Unfortunately the report’s recommendations do not acknowledge that the social goals of the Act will be unattainable unless ecological security is established – because the economy and the ability to feed and clothe ourselves depend upon it.

For example, it is easy to say that the housing crisis should be properly addressed, but why not call for all new housing and refurbishments to be of the measurably energy-saving Passivhaus standard (as the city of Antwerp did in 2013)? (The review does call for all housing to be carbon-neutral but Passivhaus is the best way we have of guaranteeing this goal.)

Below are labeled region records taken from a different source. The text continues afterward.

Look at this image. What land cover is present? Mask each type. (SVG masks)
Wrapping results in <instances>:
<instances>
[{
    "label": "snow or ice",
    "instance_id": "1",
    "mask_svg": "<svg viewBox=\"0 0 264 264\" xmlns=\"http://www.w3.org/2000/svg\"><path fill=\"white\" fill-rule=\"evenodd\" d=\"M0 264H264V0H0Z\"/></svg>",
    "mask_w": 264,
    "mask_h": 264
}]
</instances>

Wales’ First Minister, Mark Drakeford, understands and supports the Act, but he seems to lack the ability or resources to drive the necessary changes down to the local level and the operational level within every public body – though to be fair the pandemic has been a substantial distraction.

Conclusion

  1. Reducing Wales’ ecological footprint (which includes carbon) is fundamental to all else.
  2. What gets measured gets saved and attained.
  3. For this we need feedback loops – regular checks.
  4. So social and ecological accounting tools must be made available – and training in their use given to all decision-makers.
  5. The attainment of the key performance indicators aligned to the Act must be in officials’ job descriptions and mandatory – voluntary targets are rarely achieved.
  6. Regular reporting on progress should be embedded in the duties of all departments down to grassroots levels – otherwise the required culture change will not happen and business as usual will prevail.

There are other things wrong with the Act and its implementation, but these need urgent attention. If these ideas were to be implemented it would be a huge step forward towards achieving the original, highly worthy intentions of the Act.

Authored by David Thorpe, who teaches the ‘One Planet’ Governance PostGraduate Certificate course at University of Wales Trinity St Davids business school.